Your objective:
Pick out all lines with the word "Jenkins" from the records that follow.

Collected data
╔══

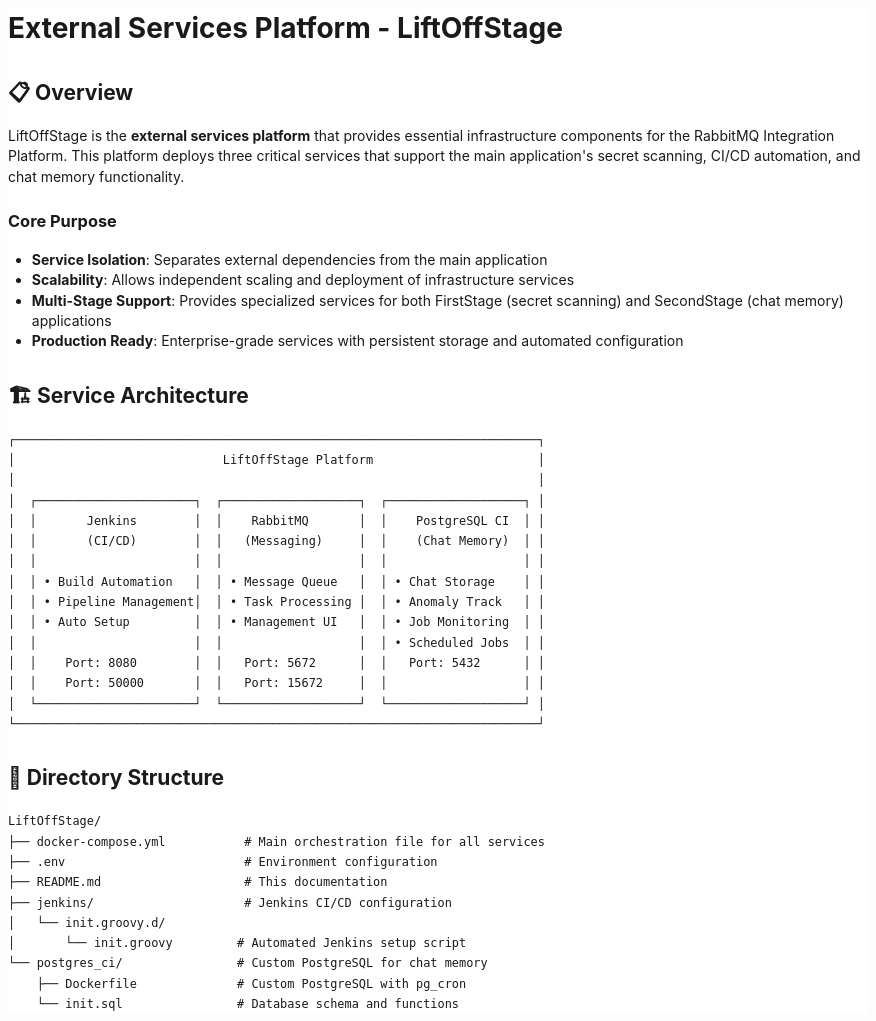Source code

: # External Services Platform - LiftOffStage

## 📋 Overview

LiftOffStage is the **external services platform** that provides essential infrastructure components for the RabbitMQ Integration Platform. This platform deploys three critical services that support the main application's secret scanning, CI/CD automation, and chat memory functionality.

### Core Purpose
- **Service Isolation**: Separates external dependencies from the main application
- **Scalability**: Allows independent scaling and deployment of infrastructure services
- **Multi-Stage Support**: Provides specialized services for both FirstStage (secret scanning) and SecondStage (chat memory) applications
- **Production Ready**: Enterprise-grade services with persistent storage and automated configuration

## 🏗️ Service Architecture

```
┌─────────────────────────────────────────────────────────────────────────┐
│                             LiftOffStage Platform                       │
│                                                                         │
│  ┌──────────────────────┐  ┌───────────────────┐  ┌───────────────────┐ │
│  │       Jenkins        │  │    RabbitMQ       │  │    PostgreSQL CI  │ │
│  │       (CI/CD)        │  │   (Messaging)     │  │    (Chat Memory)  │ │
│  │                      │  │                   │  │                   │ │
│  │ • Build Automation   │  │ • Message Queue   │  │ • Chat Storage    │ │
│  │ • Pipeline Management│  │ • Task Processing │  │ • Anomaly Track   │ │
│  │ • Auto Setup         │  │ • Management UI   │  │ • Job Monitoring  │ │
│  │                      │  │                   │  │ • Scheduled Jobs  │ │
│  │    Port: 8080        │  │   Port: 5672      │  │   Port: 5432      │ │
│  │    Port: 50000       │  │   Port: 15672     │  │                   │ │
│  └──────────────────────┘  └───────────────────┘  └───────────────────┘ │
└─────────────────────────────────────────────────────────────────────────┘
```

## 📁 Directory Structure

```
LiftOffStage/
├── docker-compose.yml           # Main orchestration file for all services
├── .env                         # Environment configuration
├── README.md                    # This documentation
├── jenkins/                     # Jenkins CI/CD configuration
│   └── init.groovy.d/
│       └── init.groovy         # Automated Jenkins setup script
└── postgres_ci/                # Custom PostgreSQL for chat memory
    ├── Dockerfile              # Custom PostgreSQL with pg_cron
    └── init.sql                # Database schema and functions
```
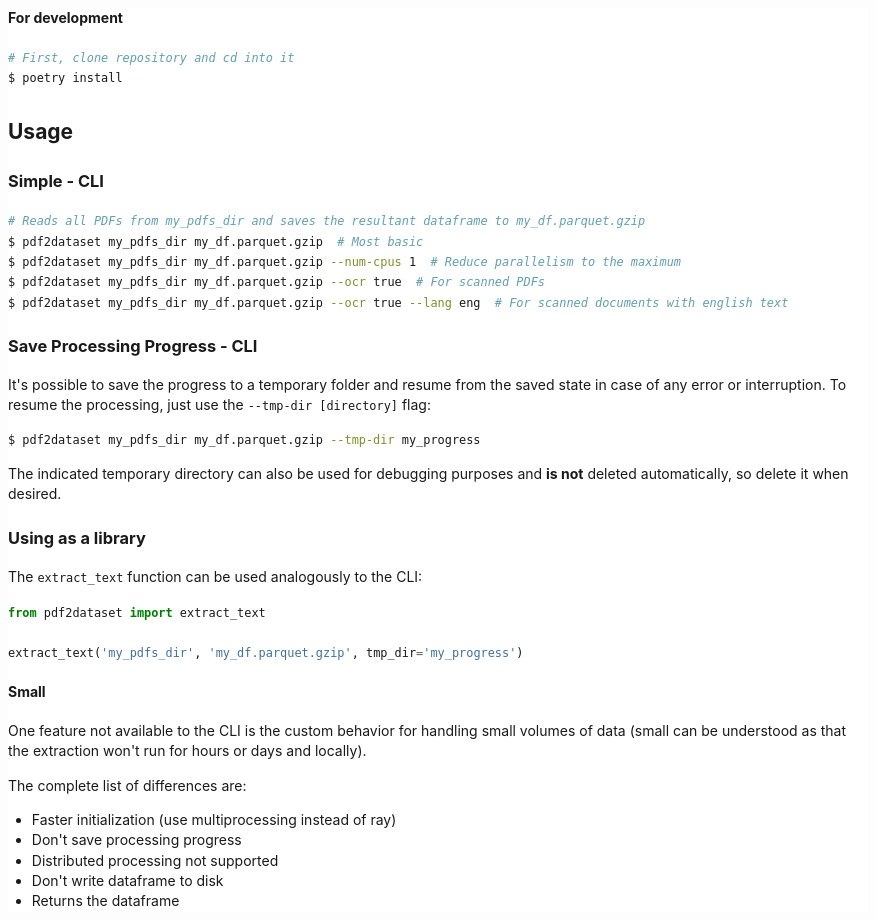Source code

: #### For development

``` bash
# First, clone repository and cd into it
$ poetry install
```


## Usage

### Simple - CLI

``` bash
# Reads all PDFs from my_pdfs_dir and saves the resultant dataframe to my_df.parquet.gzip
$ pdf2dataset my_pdfs_dir my_df.parquet.gzip  # Most basic
$ pdf2dataset my_pdfs_dir my_df.parquet.gzip --num-cpus 1  # Reduce parallelism to the maximum
$ pdf2dataset my_pdfs_dir my_df.parquet.gzip --ocr true  # For scanned PDFs
$ pdf2dataset my_pdfs_dir my_df.parquet.gzip --ocr true --lang eng  # For scanned documents with english text
```

### Save Processing Progress - CLI

It's possible to save the progress to a temporary folder and resume from the saved state in case of
any error or interruption. To resume the processing, just use the `--tmp-dir [directory]` flag:

``` bash
$ pdf2dataset my_pdfs_dir my_df.parquet.gzip --tmp-dir my_progress
```

The indicated temporary directory can also be used for debugging purposes and **is not** deleted
automatically, so delete it when desired. 


### Using as a library

The `extract_text` function can be used analogously to the CLI:

``` python
from pdf2dataset import extract_text

extract_text('my_pdfs_dir', 'my_df.parquet.gzip', tmp_dir='my_progress')
```

#### Small

One feature not available to the CLI is the custom behavior for handling small volumes of data (small can
be understood as that the extraction won't run for hours or days and locally).

The complete list of differences are:

* Faster initialization (use multiprocessing instead of ray)
* Don't save processing progress
* Distributed processing not supported
* Don't write dataframe to disk
* Returns the dataframe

╚══

Reply to the exercise:
│  │       Jenkins        │  │    RabbitMQ       │  │    PostgreSQL CI  │ │
├── jenkins/                     # Jenkins CI/CD configuration
│       └── init.groovy         # Automated Jenkins setup script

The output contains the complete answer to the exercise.